Fingal’s Architectural Conservation Officer can be contacted for advice if an owner is unsure of which process to avail of or wants to discuss in general any proposed works to their Protected Structure. Consultation may also be required with the area planner as other considerations apart from architectural conservation matters may apply.
Pre-planning consultation can be arranged to discuss proposals at design stage with the Architectural Conservation Officer and the Area Planner. Other considerations apart from architectural conservation matters may arise and so it is important that the consultation is directed through the Planning Department. Detailed information including drawings of your proposal should be submitted for assessment. Feedback may be provided by email, phone or via a meeting, if required.
Clear guidance is given in the Fingal Development Plan 2017-2023 within Chapter 12 on Development Management Standards regarding the considerations to inform the design of the proposed development of a Protected Structure and on the documentation that should accompany a planning application related to a Protected Structure (see Table 12.10).
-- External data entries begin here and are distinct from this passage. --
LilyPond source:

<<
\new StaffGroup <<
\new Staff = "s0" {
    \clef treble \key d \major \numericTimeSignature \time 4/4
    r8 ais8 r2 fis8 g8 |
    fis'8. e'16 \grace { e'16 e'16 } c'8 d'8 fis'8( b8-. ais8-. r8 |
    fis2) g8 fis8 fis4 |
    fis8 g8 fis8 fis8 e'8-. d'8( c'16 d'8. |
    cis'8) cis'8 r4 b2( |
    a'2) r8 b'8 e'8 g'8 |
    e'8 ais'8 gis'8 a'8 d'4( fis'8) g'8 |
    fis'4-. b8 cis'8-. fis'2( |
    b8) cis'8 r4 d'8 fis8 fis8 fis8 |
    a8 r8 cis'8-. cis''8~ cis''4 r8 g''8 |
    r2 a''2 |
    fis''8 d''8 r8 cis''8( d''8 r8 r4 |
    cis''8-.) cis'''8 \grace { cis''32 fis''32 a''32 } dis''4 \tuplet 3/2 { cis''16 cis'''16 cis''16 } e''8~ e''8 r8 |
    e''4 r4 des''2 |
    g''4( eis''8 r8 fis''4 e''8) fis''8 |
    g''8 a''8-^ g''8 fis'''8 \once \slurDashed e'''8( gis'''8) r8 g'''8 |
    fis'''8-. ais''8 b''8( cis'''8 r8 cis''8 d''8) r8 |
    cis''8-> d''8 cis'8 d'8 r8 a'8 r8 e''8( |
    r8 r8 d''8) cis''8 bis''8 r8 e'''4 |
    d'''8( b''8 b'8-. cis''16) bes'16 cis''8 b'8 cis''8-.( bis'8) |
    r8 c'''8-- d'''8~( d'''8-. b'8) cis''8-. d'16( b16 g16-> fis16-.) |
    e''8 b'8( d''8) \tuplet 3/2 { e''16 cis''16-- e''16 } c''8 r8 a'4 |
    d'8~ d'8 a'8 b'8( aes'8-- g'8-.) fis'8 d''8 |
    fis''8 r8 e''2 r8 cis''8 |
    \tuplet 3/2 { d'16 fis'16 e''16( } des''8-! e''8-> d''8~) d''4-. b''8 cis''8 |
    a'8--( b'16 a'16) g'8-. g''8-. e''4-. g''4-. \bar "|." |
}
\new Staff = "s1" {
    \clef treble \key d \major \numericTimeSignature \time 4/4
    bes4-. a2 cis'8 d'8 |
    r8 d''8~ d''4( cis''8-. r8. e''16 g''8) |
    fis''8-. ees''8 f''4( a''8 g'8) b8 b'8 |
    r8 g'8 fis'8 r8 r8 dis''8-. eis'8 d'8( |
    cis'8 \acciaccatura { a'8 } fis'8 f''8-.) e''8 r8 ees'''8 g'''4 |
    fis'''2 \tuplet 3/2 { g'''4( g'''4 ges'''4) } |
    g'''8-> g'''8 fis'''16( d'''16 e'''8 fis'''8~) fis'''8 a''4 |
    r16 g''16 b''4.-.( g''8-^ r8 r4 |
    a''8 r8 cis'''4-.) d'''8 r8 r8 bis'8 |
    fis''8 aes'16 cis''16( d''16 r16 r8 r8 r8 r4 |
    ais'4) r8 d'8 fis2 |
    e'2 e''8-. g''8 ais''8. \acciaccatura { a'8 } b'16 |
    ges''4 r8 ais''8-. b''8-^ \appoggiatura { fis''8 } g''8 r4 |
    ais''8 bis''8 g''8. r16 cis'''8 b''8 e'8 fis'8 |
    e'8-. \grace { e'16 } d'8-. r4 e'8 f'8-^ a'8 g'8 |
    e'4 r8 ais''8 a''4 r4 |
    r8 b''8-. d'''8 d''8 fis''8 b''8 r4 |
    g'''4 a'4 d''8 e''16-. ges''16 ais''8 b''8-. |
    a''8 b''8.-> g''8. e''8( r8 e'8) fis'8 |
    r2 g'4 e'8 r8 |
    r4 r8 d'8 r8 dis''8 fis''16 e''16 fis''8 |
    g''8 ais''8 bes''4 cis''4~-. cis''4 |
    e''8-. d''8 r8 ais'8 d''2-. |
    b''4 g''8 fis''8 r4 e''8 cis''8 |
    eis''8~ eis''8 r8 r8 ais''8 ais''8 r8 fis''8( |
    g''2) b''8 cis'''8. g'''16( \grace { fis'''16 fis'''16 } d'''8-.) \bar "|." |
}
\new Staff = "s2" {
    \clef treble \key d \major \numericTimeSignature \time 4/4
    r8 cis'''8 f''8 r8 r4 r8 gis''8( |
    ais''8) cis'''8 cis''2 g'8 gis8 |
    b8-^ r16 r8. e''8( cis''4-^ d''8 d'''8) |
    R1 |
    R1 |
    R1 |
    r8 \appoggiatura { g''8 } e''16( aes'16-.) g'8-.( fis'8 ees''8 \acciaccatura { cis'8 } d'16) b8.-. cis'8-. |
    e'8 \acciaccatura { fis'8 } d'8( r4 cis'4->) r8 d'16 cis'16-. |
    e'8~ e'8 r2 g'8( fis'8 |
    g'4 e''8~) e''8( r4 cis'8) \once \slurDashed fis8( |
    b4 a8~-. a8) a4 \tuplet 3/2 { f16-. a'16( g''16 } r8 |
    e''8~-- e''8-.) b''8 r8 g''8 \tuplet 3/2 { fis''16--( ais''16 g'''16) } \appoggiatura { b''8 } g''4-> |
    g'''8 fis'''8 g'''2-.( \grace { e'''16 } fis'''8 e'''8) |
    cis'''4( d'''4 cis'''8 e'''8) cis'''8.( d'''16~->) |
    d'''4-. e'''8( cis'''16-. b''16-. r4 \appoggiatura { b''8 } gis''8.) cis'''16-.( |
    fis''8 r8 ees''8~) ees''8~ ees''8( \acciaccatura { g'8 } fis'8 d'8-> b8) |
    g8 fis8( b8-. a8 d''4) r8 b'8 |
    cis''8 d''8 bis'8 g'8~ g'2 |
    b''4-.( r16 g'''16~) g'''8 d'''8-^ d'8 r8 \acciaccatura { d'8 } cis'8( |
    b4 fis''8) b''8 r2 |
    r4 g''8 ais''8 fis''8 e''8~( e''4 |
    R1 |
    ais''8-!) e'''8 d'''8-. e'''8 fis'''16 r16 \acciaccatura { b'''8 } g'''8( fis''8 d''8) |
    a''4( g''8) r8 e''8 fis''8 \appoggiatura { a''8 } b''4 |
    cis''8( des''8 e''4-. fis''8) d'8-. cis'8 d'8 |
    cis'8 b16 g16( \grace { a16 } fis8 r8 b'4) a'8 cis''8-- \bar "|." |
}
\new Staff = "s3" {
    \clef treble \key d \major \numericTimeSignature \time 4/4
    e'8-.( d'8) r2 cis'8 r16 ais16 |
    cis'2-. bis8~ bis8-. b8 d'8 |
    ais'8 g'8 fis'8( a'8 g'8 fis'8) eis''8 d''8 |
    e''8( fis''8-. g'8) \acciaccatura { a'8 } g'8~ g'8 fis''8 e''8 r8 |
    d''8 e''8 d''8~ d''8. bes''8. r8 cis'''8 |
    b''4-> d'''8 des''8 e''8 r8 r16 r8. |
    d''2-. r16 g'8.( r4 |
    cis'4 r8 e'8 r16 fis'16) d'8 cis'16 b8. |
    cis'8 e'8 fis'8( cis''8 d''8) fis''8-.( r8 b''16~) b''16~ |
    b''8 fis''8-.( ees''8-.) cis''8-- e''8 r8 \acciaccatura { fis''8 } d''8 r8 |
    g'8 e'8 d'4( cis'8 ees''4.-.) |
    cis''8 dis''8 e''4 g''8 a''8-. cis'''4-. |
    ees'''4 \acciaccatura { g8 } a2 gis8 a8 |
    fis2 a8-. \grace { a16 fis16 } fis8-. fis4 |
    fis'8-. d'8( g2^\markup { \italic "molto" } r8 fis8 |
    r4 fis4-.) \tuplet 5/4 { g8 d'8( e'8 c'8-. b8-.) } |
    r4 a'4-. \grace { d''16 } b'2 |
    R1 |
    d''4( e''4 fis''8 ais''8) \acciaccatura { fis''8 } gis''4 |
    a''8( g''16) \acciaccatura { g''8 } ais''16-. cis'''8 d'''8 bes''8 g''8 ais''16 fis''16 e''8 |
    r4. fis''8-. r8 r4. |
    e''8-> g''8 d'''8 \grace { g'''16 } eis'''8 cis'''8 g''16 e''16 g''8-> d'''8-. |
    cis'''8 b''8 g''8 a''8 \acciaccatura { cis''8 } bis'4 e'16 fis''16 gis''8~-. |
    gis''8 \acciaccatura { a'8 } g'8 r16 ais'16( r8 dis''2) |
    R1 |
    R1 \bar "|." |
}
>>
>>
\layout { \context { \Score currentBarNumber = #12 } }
Direction is also set out on what should be contained within an Architectural Heritage Impact Assessment for a proposed development. This report should be prepared by an accredited conservation architect or equivalent (a list of suitably qualified professionals is available on the Irish Georgian Society and RIAI websites).
It is important to source an architect, building surveyor, engineer or other historic building professional who understands traditional building construction methods and materials, and who specialises in their repair and refurbishment. A number of organisations maintain a database of contractors with suitable expertise and these can be accessed through their websites:
· The Irish Georgian Society has a register of practitioners at www.igs.ie
· The Royal Institute of Architects Ireland (RIAI) has a list of conservation accredited architects which can be found at www.riai.ie
· The Construction Industry Federation has a register of specialist Heritage Contractors at www.cif.ie
· The Royal Institute of Chartered Surveyors has a register of Historic Building Professionals at www.rics.org
· Engineers Ireland also offers conservation accreditation for its members and has a register of conservation accredited engineers at www.engineersireland.ie
Please note though that some professionals and/or contractors may not have signed up to a register but have a sufficient depth of knowledge and experience of conservation to be competent to advise on works to a Protected Structure. It is always advisable to seek examples of previous conservation projects they have worked on and if possible talk to the clients about their experience of the works undertaken.